13. The contract is also introduced in Andalusia, the Basque Country and Galisia (González López-Valcárcel et al., 1995: 11), while the
system of prospective funding is introduced in those three regions plus Valencia (Martín, 1993). For a detailed analysis of the excellent
results achieved by the new system of prospective hospital funding introduced in Valencia en 1991 see Peiró (1992), quoted by Ortún, V.
(1993). For a comparison between the central contract and the regional ones see Puertas et al. (1995).
37
14. A remarkable change with respect to the constitutional framework refers to the extended participation of the 'standard' regions.

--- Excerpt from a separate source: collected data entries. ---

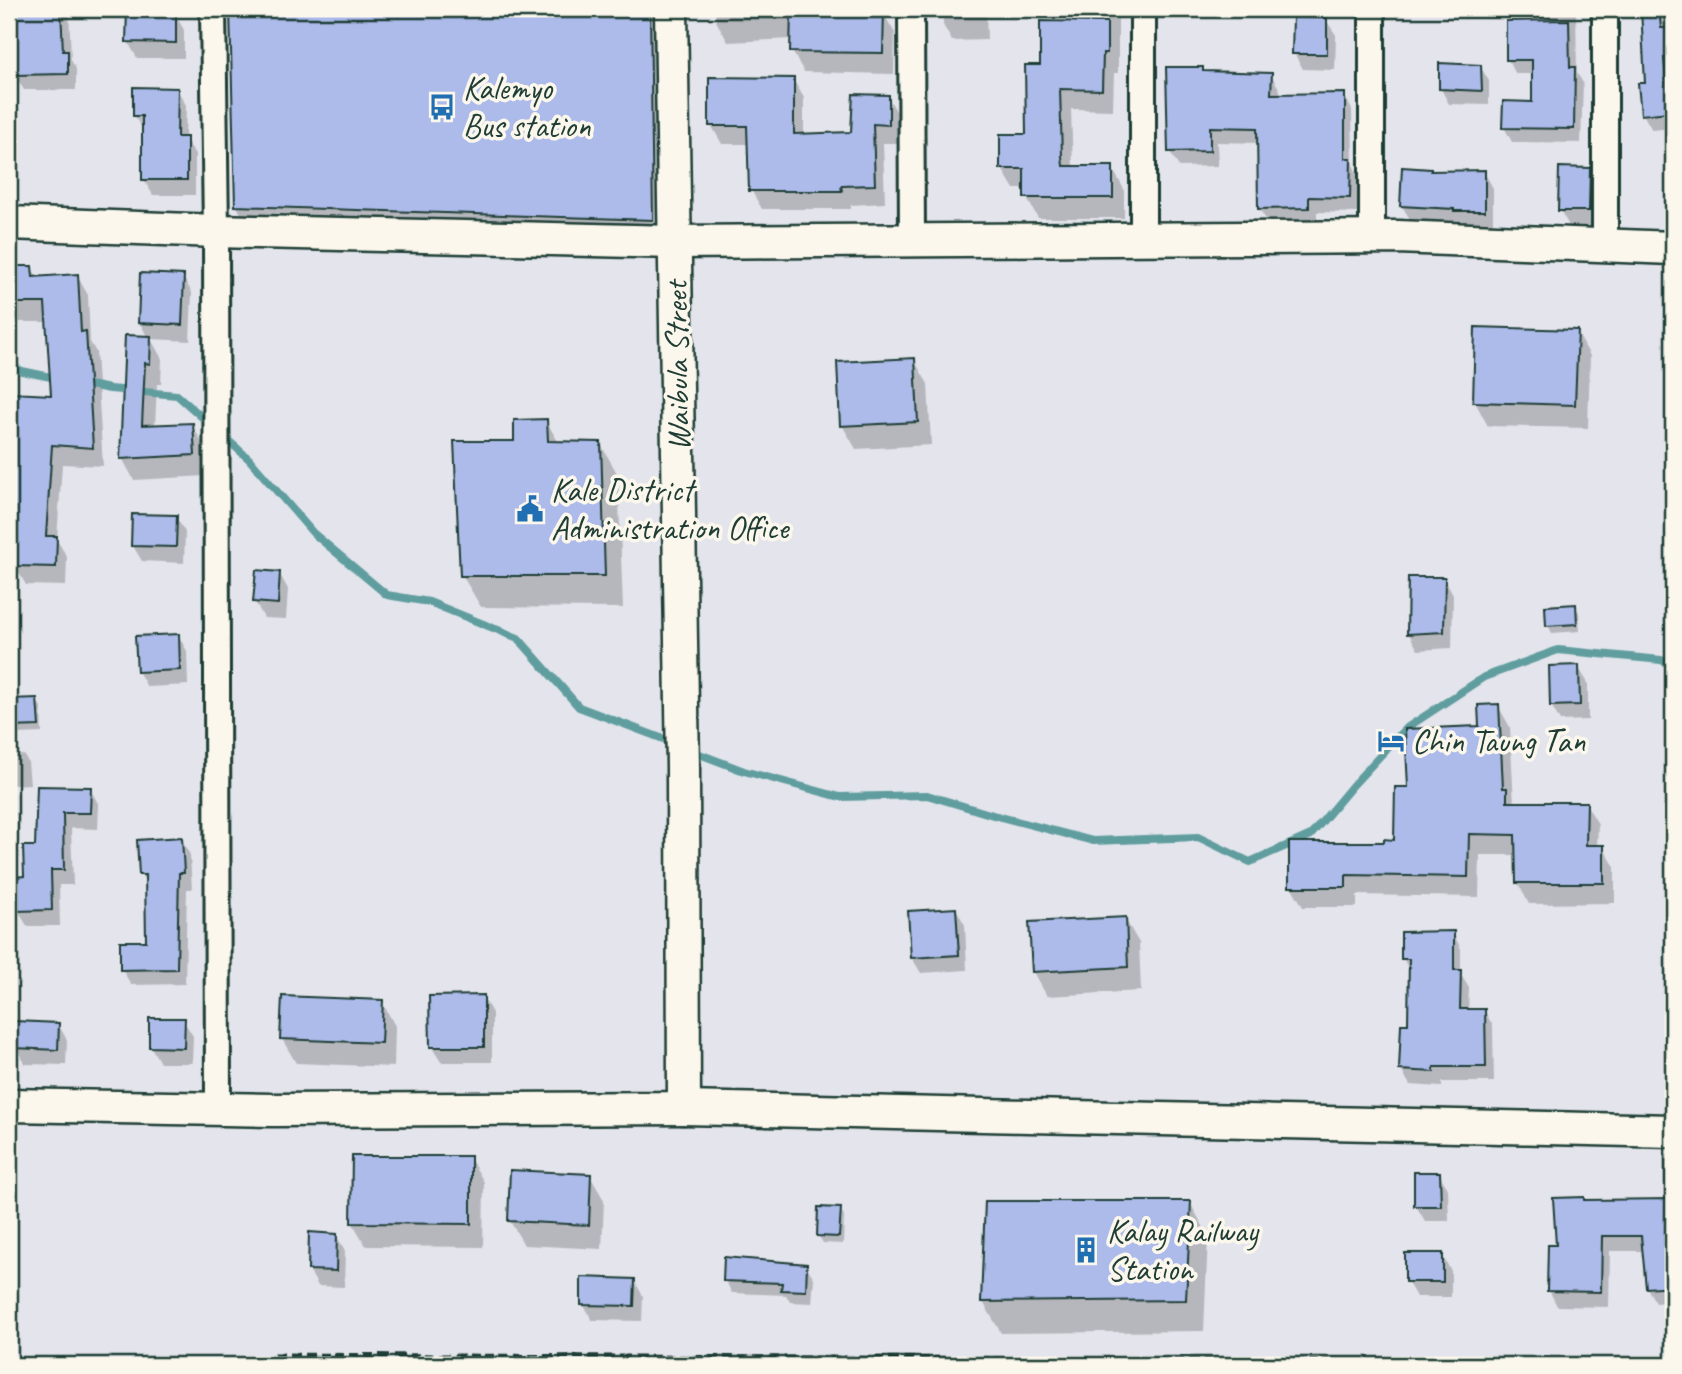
<svg xmlns="http://www.w3.org/2000/svg" width="1682" height="1374" font-family="Caveat,sans-serif">
  <style>
    .shadow { fill: #0003 }
    .lines { fill: none; stroke-linecap: round; stroke-linejoin: round }
    .stream { stroke: #609d9f; stroke-width: 8 }
    .building { fill: #adbbeb; stroke: #1f3d34; stroke-width: 2 }
    .minor-casing { stroke: #1f3d34; stroke-width: 30 }
    .tertiary-casing { stroke: #1f3d34; stroke-width: 37 }
    .minor { stroke: #fbf7ec; stroke-width: 24 }
    .tertiary { stroke: #fbf7ec; stroke-width: 32 }
    .rail { stroke: #1f3d34; stroke-width: 5; stroke-dasharray: 10 5; stroke-linecap: butt }
    .labels { text-anchor: middle; dominant-baseline: central; stroke-width: 7; stroke-linejoin: round; paint-order: stroke }
    .poi-label { font-size: 33px; fill: #1f3d34; stroke: #fbf7ec; text-anchor: start }
    .street-label { font-size: 33px; fill: #1f3d34; stroke: #fbf7ec }
  </style>
  <rect width="100%" height="100%" fill="#e4e5ec"/>
  <filter id="ink" filterUnits="userSpaceOnUse"><feTurbulence type="fractalNoise" baseFrequency=".0143" numOctaves="2"/><feDisplacementMap in="SourceGraphic" scale="14" xChannelSelector="R" yChannelSelector="G"/><feConvolveMatrix kernelMatrix="1 2 1 2 8 2 1 2 1" color-interpolation-filters="sRGB"/></filter>
  <g filter="url(#ink)">
    <g class="shadow">
      <polygon points="9,9 69,9 71,60 76,69 76,90 24,90 15,75 15,55 10,46"/>
      <polygon points="232,9 666,9 670,250 254,236 236,205"/>
      <polygon points="715,9 886,9 886,18 895,33 894,74 804,72 792,51 792,39 728,42 716,21"/>
      <polygon points="943,9 986,9 987,40 952,41 943,25"/>
      <polygon points="1076,9 1118,9 1118,73 1114,73 1113,110 1071,109 1073,168 1112,168 1124,189 1124,218 1038,218 1026,197 1026,189 1014,189 1002,169 1028,136 1042,66 1076,24"/>
      <polygon points="1540,9 1576,9 1577,73 1583,83 1581,143 1512,142 1504,127 1534,104 1534,74 1516,74 1508,60 1540,22"/>
      <polygon points="1643,9 1661,9 1667,19 1668,30 1673,36 1673,128 1652,130 1643,114 1646,84"/>
      <polygon points="175,14 184,30 184,58 137,58 128,42"/>
      <polygon points="1326,20 1336,35 1335,70 1303,69 1294,53"/>
      <polygon points="1480,66 1489,81 1489,105 1449,104 1441,89"/>
      <polygon points="1202,69 1204,73 1271,75 1280,90 1280,96 1344,94 1352,110 1353,165 1358,175 1358,213 1317,212 1317,222 1268,223 1259,208 1259,143 1217,142 1218,166 1179,167 1170,152"/>
      <polygon points="793,79 804,98 804,136 853,134 888,97 899,116 899,143 883,143 885,203 851,205 851,209 762,209 751,190 749,144 722,144 711,125"/>
      <polygon points="177,89 186,105 185,138 195,154 195,195 153,195 144,180 144,131 134,115"/>
      <polygon points="1668,162 1673,162 1673,198 1668,188"/>
      <polygon points="1589,169 1598,185 1598,226 1569,226 1560,210"/>
      <polygon points="1484,172 1493,188 1493,226 1411,221 1402,206 1431,173"/>
      <polygon points="31,267 38,278 77,276 88,295 90,342 96,352 103,466 62,464 57,540 67,557 66,586 26,585 15,566 16,518 9,506 9,470 15,395 53,397 48,322 12,322 9,316 9,268"/>
      <polygon points="183,277 192,293 190,341 151,339 162,359 161,384 157,384 155,426 192,425 204,446 206,476 134,480 122,458 148,338 140,323"/>
      <polygon points="1577,332 1590,356 1588,428 1488,426 1475,402"/>
      <polygon points="914,360 928,384 931,445 856,449 842,425"/>
      <polygon points="546,421 559,443 600,443 618,475 623,608 481,607 462,575 516,443"/>
      <polygon points="176,517 185,532 184,563 142,561 133,546"/>
      <polygon points="279,573 288,589 286,619 264,618 255,602"/>
      <polygon points="1410,578 1444,579 1453,595 1452,648 1418,650 1409,634"/>
      <polygon points="1575,605 1579,613 1580,631 1552,633 1548,625"/>
      <polygon points="178,635 187,651 188,685 147,687 138,671"/>
      <polygon points="1578,667 1588,683 1588,720 1560,721 1551,705"/>
      <polygon points="36,700 41,707 42,733 17,734 12,727"/>
      <polygon points="1498,706 1510,727 1514,804 1586,804 1598,824 1597,847 1603,847 1615,867 1615,903 1529,904 1518,883 1517,855 1480,855 1479,897 1357,895 1357,907 1303,907 1291,886 1385,844 1396,841 1409,789 1481,727"/>
      <polygon points="24,755 28,762 30,784 10,785 9,756"/>
      <polygon points="39,788 90,789 99,805 98,829 71,828 73,885 59,885 60,926 27,926 18,910 37,847"/>
      <polygon points="181,839 190,855 192,889 187,889 185,984 131,985 122,969 148,942 147,884 141,875"/>
      <polygon points="956,909 965,925 967,970 921,973 912,958"/>
      <polygon points="1125,919 1139,943 1141,991 1047,996 1033,972"/>
      <polygon points="1453,933 1461,949 1461,975 1469,988 1468,1011 1484,1010 1493,1026 1494,1082 1442,1082 1442,1087 1410,1085 1401,1070 1409,1026 1410,972 1403,958"/>
      <polygon points="483,997 492,1013 492,1062 441,1062 431,1046"/>
      <polygon points="382,1002 395,1026 394,1067 296,1063 282,1039"/>
      <polygon points="183,1020 193,1036 192,1063 160,1063 151,1047"/>
      <polygon points="58,1024 67,1040 66,1065 25,1064 16,1048"/>
      <polygon points="1664,1155 1673,1155 1673,1301 1656,1303 1647,1288 1644,1251 1610,1251 1609,1307 1557,1306 1549,1290 1557,1247 1583,1198 1585,1201 1664,1201"/>
      <polygon points="470,1158 484,1182 483,1247 366,1246 352,1222"/>
      <polygon points="1439,1174 1448,1189 1449,1221 1425,1221 1416,1206"/>
      <polygon points="590,1176 604,1200 602,1249 524,1245 510,1221"/>
      <polygon points="1190,1203 1208,1235 1204,1331 1001,1333 983,1302"/>
      <polygon points="840,1209 844,1217 843,1244 823,1243 818,1235"/>
      <polygon points="336,1235 345,1251 344,1287 318,1286 309,1270"/>
      <polygon points="1442,1255 1451,1271 1451,1297 1416,1297 1407,1281"/>
      <polygon points="806,1266 814,1278 812,1303 790,1302 786,1295 732,1293 725,1280"/>
      <polygon points="634,1280 643,1296 642,1321 592,1320 583,1304"/>
    </g>
    <g class="lines">
      <g class="stream">
        <polyline points="9,365 22,371 60,379"/>
        <polyline points="79,383 110,389 177,395 211,425"/>
        <polyline points="221,434 249,459 313,533 387,595 429,602 518,638 579,707 674,743"/>
        <polyline points="689,750 744,771 840,797 927,795 993,815 1093,841 1198,837 1250,862 1311,835 1352,786 1405,729 1484,677 1558,650 1661,660 1673,665"/>
      </g>
    </g>
    <g class="building">
      <polygon points="9,9 61,9 63,51 68,51 68,74 14,75 13,46 9,47"/>
      <polygon points="230,9 650,9 653,220 235,206"/>
      <polygon points="791,9 884,10 883,53 790,52"/>
      <polygon points="1641,9 1659,9 1661,28 1670,28 1672,58 1664,58 1669,112 1641,115 1638,83 1645,83"/>
      <polygon points="127,11 176,12 176,43 126,42"/>
      <polygon points="1293,17 1327,18 1327,54 1292,54"/>
      <polygon points="1569,20 1570,67 1575,67 1574,129 1502,128 1503,101 1532,102 1532,60 1506,60 1506,21"/>
      <polygon points="1040,21 1107,22 1107,53 1103,53 1102,90 1060,89 1062,156 1063,166 1113,166 1113,198 1024,198 1024,169 1000,169 1000,134 1026,134 1025,65 1040,65"/>
      <polygon points="1439,63 1481,65 1482,91 1439,89"/>
      <polygon points="1166,67 1203,67 1203,71 1272,73 1271,94 1345,93 1345,158 1351,158 1350,198 1309,197 1309,208 1258,209 1257,128 1210,127 1210,151 1168,152"/>
      <polygon points="709,77 794,78 794,134 851,132 853,94 889,95 889,125 873,124 875,185 841,186 842,191 749,191 747,126 709,126"/>
      <polygon points="133,87 178,88 177,137 187,137 187,180 142,180 142,116 133,116"/>
      <polygon points="1402,167 1431,169 1431,171 1485,170 1485,211 1454,211 1454,209 1400,206"/>
      <polygon points="1559,167 1590,168 1589,211 1558,211"/>
      <polygon points="9,266 32,266 33,277 78,274 81,332 86,331 93,448 52,445 46,536 57,536 56,567 13,566 14,502 9,502 9,435 11,435 13,393 51,395 45,303 9,303"/>
      <polygon points="140,273 184,275 182,325 138,323"/>
      <polygon points="1475,327 1578,330 1575,405 1473,402"/>
      <polygon points="125,335 151,336 150,364 145,363 142,425 193,423 195,455 120,459"/>
      <polygon points="915,358 918,422 840,426 837,362"/>
      <polygon points="547,419 548,441 601,442 605,576 460,576 454,441 514,441 514,420"/>
      <polygon points="132,514 177,515 176,547 131,546"/>
      <polygon points="256,570 280,572 278,604 253,602"/>
      <polygon points="1408,577 1445,577 1444,632 1407,634"/>
      <polygon points="1576,604 1577,624 1546,626 1545,606"/>
      <polygon points="179,634 180,670 137,672 135,636"/>
      <polygon points="1579,665 1580,705 1550,706 1549,666"/>
      <polygon points="37,698 39,726 11,727 9,699"/>
      <polygon points="1499,704 1503,788 1507,788 1507,802 1587,802 1586,845 1604,845 1604,883 1516,883 1515,835 1469,834 1468,877 1346,875 1346,887 1289,887 1289,842 1384,842 1384,839 1394,840 1395,787 1408,787 1405,729 1479,726 1478,705"/>
      <polygon points="37,786 91,787 90,813 63,813 64,870 51,870 52,910 16,911 15,877 24,876 23,846 35,846"/>
      <polygon points="182,837 184,873 179,873 177,969 120,970 120,941 146,941 145,875 139,875 137,840"/>
      <polygon points="956,908 959,955 911,958 908,911"/>
      <polygon points="1126,917 1128,967 1032,972 1029,922"/>
      <polygon points="1454,931 1454,970 1461,970 1460,1009 1485,1009 1486,1067 1434,1067 1434,1072 1399,1070 1401,1024 1408,1024 1409,959 1401,959 1401,932"/>
      <polygon points="484,995 484,1047 430,1047 429,996"/>
      <polygon points="282,996 383,1000 381,1043 280,1039"/>
      <polygon points="149,1018 185,1018 184,1048 149,1047"/>
      <polygon points="15,1021 59,1023 58,1050 14,1048"/>
      <polygon points="352,1156 471,1156 471,1224 351,1223"/>
      <polygon points="510,1170 591,1174 589,1225 508,1221"/>
      <polygon points="1414,1172 1440,1172 1441,1206 1414,1206"/>
      <polygon points="1584,1197 1584,1200 1673,1199 1673,1286 1646,1288 1641,1236 1602,1236 1601,1292 1547,1291 1548,1245 1556,1245 1553,1198"/>
      <polygon points="985,1201 1191,1201 1186,1300 981,1302"/>
      <polygon points="818,1207 841,1208 839,1237 817,1236"/>
      <polygon points="309,1232 337,1234 336,1271 308,1270"/>
      <rect x="1405" y="1253" width="38" height="29"/>
      <polygon points="724,1257 807,1264 806,1291 781,1290 782,1283 723,1281"/>
      <polygon points="581,1277 635,1279 634,1306 581,1305"/>
    </g>
    <g class="lines">
      <g class="minor-casing">
        <g id="minor">
          <polyline points="213,9 216,231 218,1109"/>
          <polyline points="911,9 912,240"/>
          <polyline points="1143,9 1143,239"/>
          <polyline points="1372,237 1372,9"/>
          <polyline points="1605,245 1605,9"/>
        </g>
      </g>
      <g class="tertiary-casing">
        <g id="tertiary">
          <polyline points="9,223 216,231 675,242 1398,237 1673,248"/>
          <polyline points="9,1105 272,1110 684,1108 683,768 671,9"/>
          <polyline points="684,1108 1673,1131"/>
        </g>
      </g>
      <use href="#minor" class="minor"/>
      <use href="#tertiary" class="tertiary"/>
      <polyline class="rail" points="274,1355 1673,1363"/>
    </g>
  </g>
  <defs>
    <g id="bus-bare" transform="scale(2.1)"><path d="M-5-6H5V4H4V6H2V4H-2V6H-4V4H-5ZM-3.5-4V0h7V-4ZM-3.5 1.2v1.5H-2V1.2ZM2 1.2v1.5H3.5V1.2Z" fill="#1f6fb2" stroke="#fbf7ec" stroke-width="2.5" paint-order="stroke"/></g>
    <g id="civic-bare" transform="scale(2.1)"><path d="M-.6-6.5H3V-4.5H.6V-3L4-1V1h2V6H-6V1h2V-1L-.6-3ZM-1.2 2.5V6h2.4V2.5Z" fill="#1f6fb2" stroke="#fbf7ec" stroke-width="2.5" paint-order="stroke"/></g>
    <g id="hotel-bare" transform="scale(2.1)"><path d="M-6-4.5h1.5V1H6V5H4.5V3h-9V5H-6ZM-4 0a1.8 1.8 0 1 1 3.6 0ZM.5 0V-2.5h3Q6-2.5 6 0Z" fill="#1f6fb2" stroke="#fbf7ec" stroke-width="2.5" paint-order="stroke"/></g>
    <g id="building-bare" transform="scale(2.1)"><path d="M-4-6H4V6H1V3H-1V6H-4ZM-2.5-4.3h1.7v1.8h-1.7ZM.8-4.3h1.7v1.8H.8ZM-2.5-1h1.7V.8h-1.7ZM.8-1h1.7V.8H.8Z" fill="#1f6fb2" stroke="#fbf7ec" stroke-width="2.5" paint-order="stroke"/></g>
  </defs>
  <g fill-rule="evenodd">
    <use href="#bus-bare" x="442" y="107"/>
    <use href="#civic-bare" x="530" y="509"/>
    <use href="#hotel-bare" x="1391" y="741"/>
    <use href="#building-bare" x="1086" y="1250"/>
  </g>
  <g class="labels">
    <g class="poi-label">
      <text x="463" y="88">Kalemyo<tspan x="463" dy="38">Bus station</tspan></text>
      <text x="551" y="490">Kale District<tspan x="551" dy="38">Administration Office</tspan></text>
      <text x="1412" y="741">Chin Taung Tan</text>
      <text x="1107" y="1231">Kalay Railway<tspan x="1107" dy="38">Station</tspan></text>
    </g>
    <g class="street-label">
      <text transform="translate(677 366) rotate(-91)">Waibula Street</text>
    </g>
  </g>
  <rect width="1682" height="1374" fill="none" stroke="#fbf7ec" stroke-width="35"/>
  <rect x="18" y="18" width="1647" height="1339" fill="none" stroke="#1f3d34" stroke-width="2.5" filter="url(#ink)"/>
</svg>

Although they do not get health care jurisdiction, the General Health Law guarantees their participation in the management of the regional
health care services through the creation of joint regional/central committees in each region.
15. In this respect, the results of a Delphi survey conducted among a small sample of health care experts in 1995 support the main
conclusions of the paper: 80% of the experts considered that health care transfers had positive effects, mainly in that it improved policy
innovation and dynamism as well as health care management (Herce et al., 1995: 3).